POPÜLER YAZILAR







İş sözleşmelerinde haklı nedenle fesih hakkı önemli bir güvence sağlarken, bu hakkın kullanılmasında belirlenen süre kurallarına dikkat edilmezse ciddi hak kayıpları yaşanabiliyor. Habertürk yazarı Ahmet Kıvanç, işçi ve işverenleri yakından ilgilendiren bu kritik konuyu detaylı şekilde ele aldı. Özellikle 6 iş günü kuralının ihlali, tazminat haklarının kaybına yol açabiliyor.
İşçi ve işveren ilişkilerini düzenleyen İş Kanunu, taraflara karşılıklı olarak ahlak ve iyi niyet kurallarına uygun davranma zorunluluğu getiriyor. Bu kurallara aykırı bir davranışla karşılaşıldığında, taraflardan biri iş sözleşmesini derhal feshetme hakkına sahip oluyor. Ancak bu hakkın geçerli olabilmesi için kritik bir süreye uyulması gerekiyor.
İş Kanunu'nun 24. maddesi işçilere, 25. maddesi ise işverenlere haklı nedenle fesih hakkı tanıyor. Ancak olayın veya ihlalin öğrenildiği günden itibaren 6 iş günü içinde fesih işleminin başlatılması gerekiyor. Bu süre içerisinde harekete geçilmemesi durumunda fesih hakkı kaybediliyor.

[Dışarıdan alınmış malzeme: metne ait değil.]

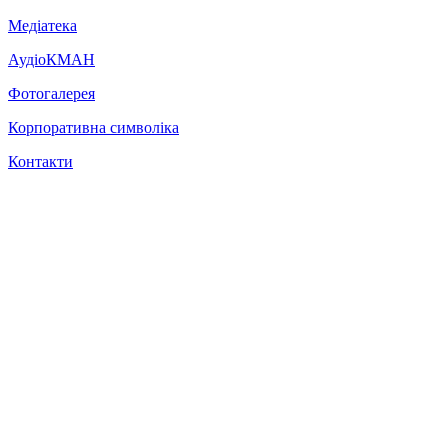
Медіатека
АудіоКМАН
Фотогалерея
Корпоративна символіка
Контакти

Öte yandan, olayın meydana gelmesinden itibaren bir yıl içinde fesih hakkı kullanılmazsa, öğrenilme tarihi ne olursa olsun bu hak tamamen düşüyor.
Bir işyerinde çalışan hırsızlık yaparsa ve işveren bu olayı öğrenirse, 6 iş günü içinde fesih işlemini başlatmazsa, işçiye kıdem ve ihbar tazminatı ödeme yükümlülüğü doğabiliyor.

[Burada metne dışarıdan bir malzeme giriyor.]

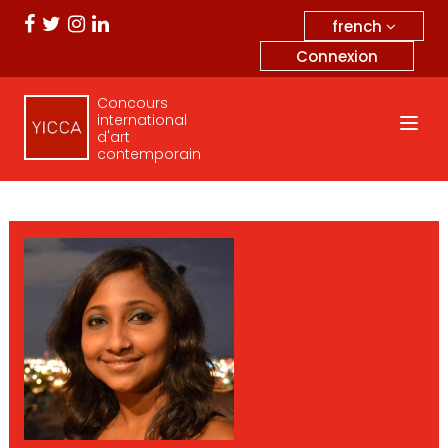
french
Connexion
Concours
international
d'art
contemporain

Ücretin hiç ödenmemesi veya eksik ödenmesi gibi durumlarda işçi, 6 iş günü şartına bağlı olmaksızın istediği zaman haklı nedenle sözleşmeyi feshedebilir.
Ancak ücret ödendikten sonra bu hak sona eriyor.
İş yerinin değiştirilmesi gibi durumlarda ise işçinin fesih hakkını kullanabilmesi için yine 6 iş günü içinde harekete geçmesi gerekiyor. Hatta işçinin sağlık raporu alıp izinli olduğu dönemlerde dahi bu süre işlemeye devam ediyor.